Another program supported by the grant funding is the Centers for Young Adults, directed by Leonard B. Weiner, MD, division chief of Pediatric Infectious Disease. The program provides multidisciplinary comprehensive and patient-centered medical care and supportive services to improve health care outcomes for adolescents and young adults, ages 13-29, who are living with HIV. The program is specifically designed to address mental health issues, substance use issues, discrimination, trauma, stigma, and social and racial inequities experienced by BIPOC (Black, Indigenous, and people of color) LGBTQ+ and historically marginalized adults and young adults living with HIV.

Currently there are about 50 youth living with HIV being served in the adolescent/young adult program. “This grant funding allows us to provide patient-centered support services to address the unique needs of young people living with HIV.  We will be able to offer specialty care designed to address social needs that have a huge impact on health and well-being,” said Weiner.

Finally, the grant will allow Upstate to establish services offered through the Family-Focused Health Care (FFHC) Program for Women. This clinic provides multidisciplinary comprehensive and patient-centered medical care and supportive services to BIPOC women and birthing individuals who are planning pregnancy, currently pregnant or active caregivers to children age 18 or younger and living with HIV. The program will be specifically designed to address discrimination, trauma, stigma and healthcare, social and racial inequities experienced by BIPOC, LGBTQ+ and historically marginalized women living with HIV.

The biggest change to patient care will be the addition of a variety of family-focused supportive services including breast-feeding service and guidance.
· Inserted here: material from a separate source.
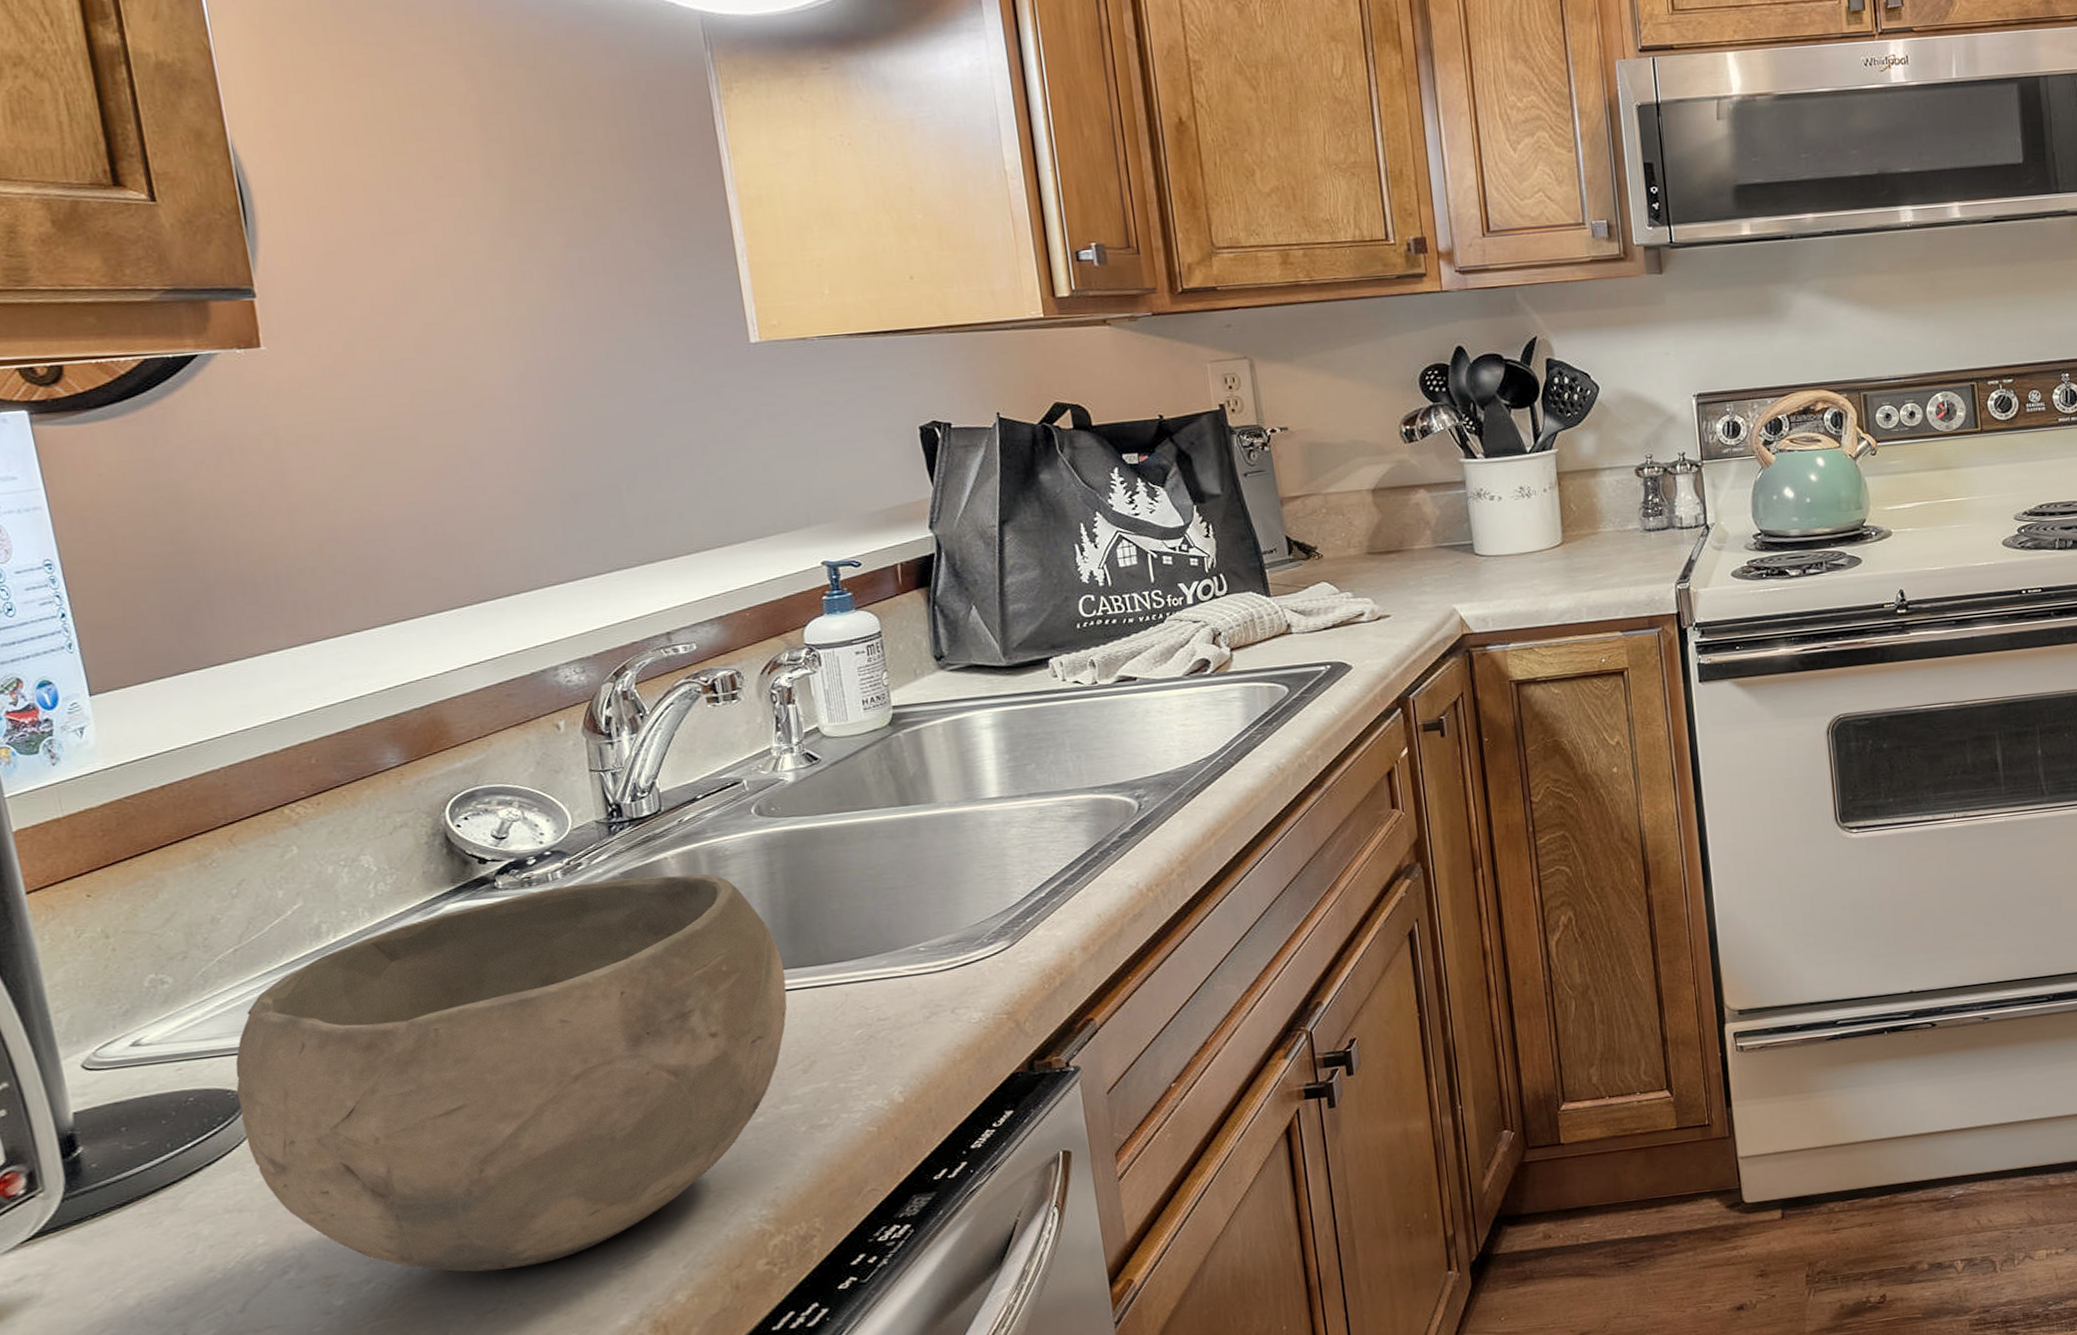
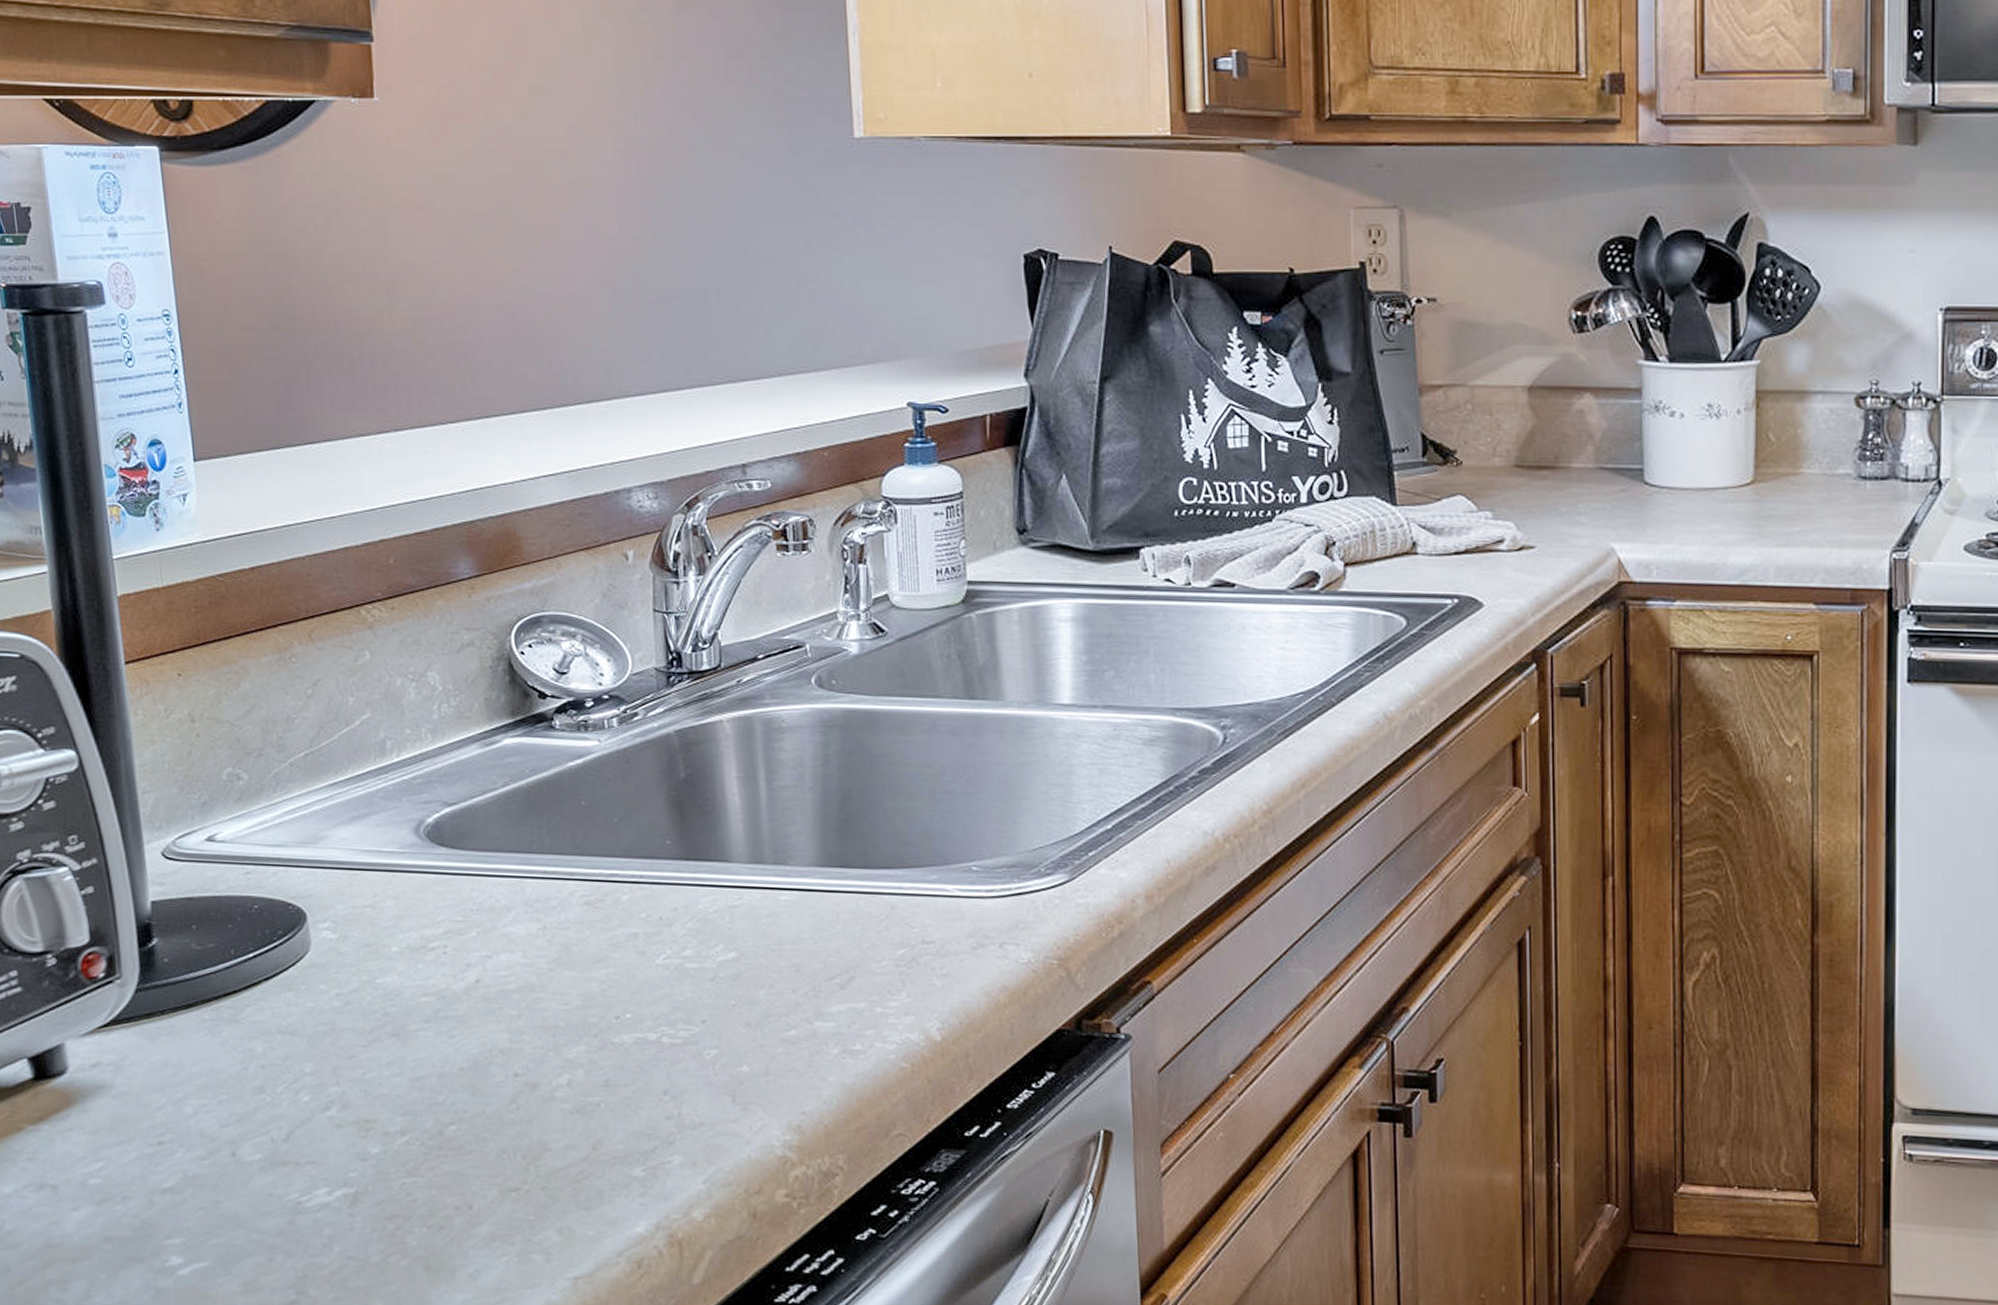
bowl: present [235,874,787,1273] -> none [297,736,831,1149]

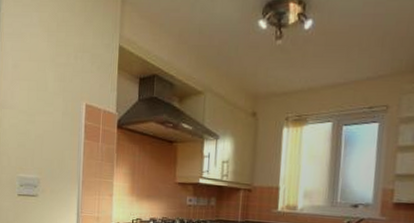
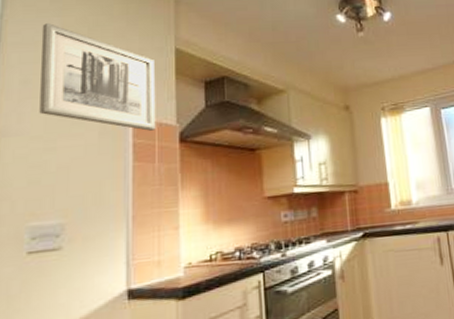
wall art: none [24,17,103,116] -> present [39,23,156,131]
Reddy said until recently, people living with HIV/AIDS were told not to breast feed but as people are living longer with their viral loads suppressed, that guidance has changed.

“This will give us the ability to figure out how to provide specific guidance and support going forward for safe breast feeding,” Asiago-Reddy said. “It is going to be an outstanding addition to services we already provide.”

Asiago-Reddy said this practice serves about 400 women living with HIV, about half of whom are of childbearing age. Typically, about 10 of our patients living with HIV become pregnant each year.

The Pediatric Infectious Disease division cares for the babies born to women living with HIV. “We are lucky we have been able to nearly eliminate mother to baby transmission of HIV in NYS,” Weiner said.  “The funding from this grant will allow us to provide equitable access to resources for our patients and their families to continue to improve health outcomes.”  

The grant funding was awarded through the New York State Department of Health’s Advancing Health Equity through Comprehensive Community-Based HIV Ambulatory Care Services program.

Asiago-Reddy and Weiner said Upstate will be able to continue many of the services it is currently offering without interruption and will begin to offer the new services within the next three months.

“Our greatest growth will be to offer additional supports to women of childbearing age living with HIV and to engage more expansively with the perinatal care program to offer wrap around services for people who are pregnant or breastfeeding with HIV,” Reddy said.  

“The pediatric program will be able to offer expanded services to help treat young people living with HIV. Additionally, we will be able to gather improved supportive data for all these programs, thus enabling us to better measure our impact,” Weiner said.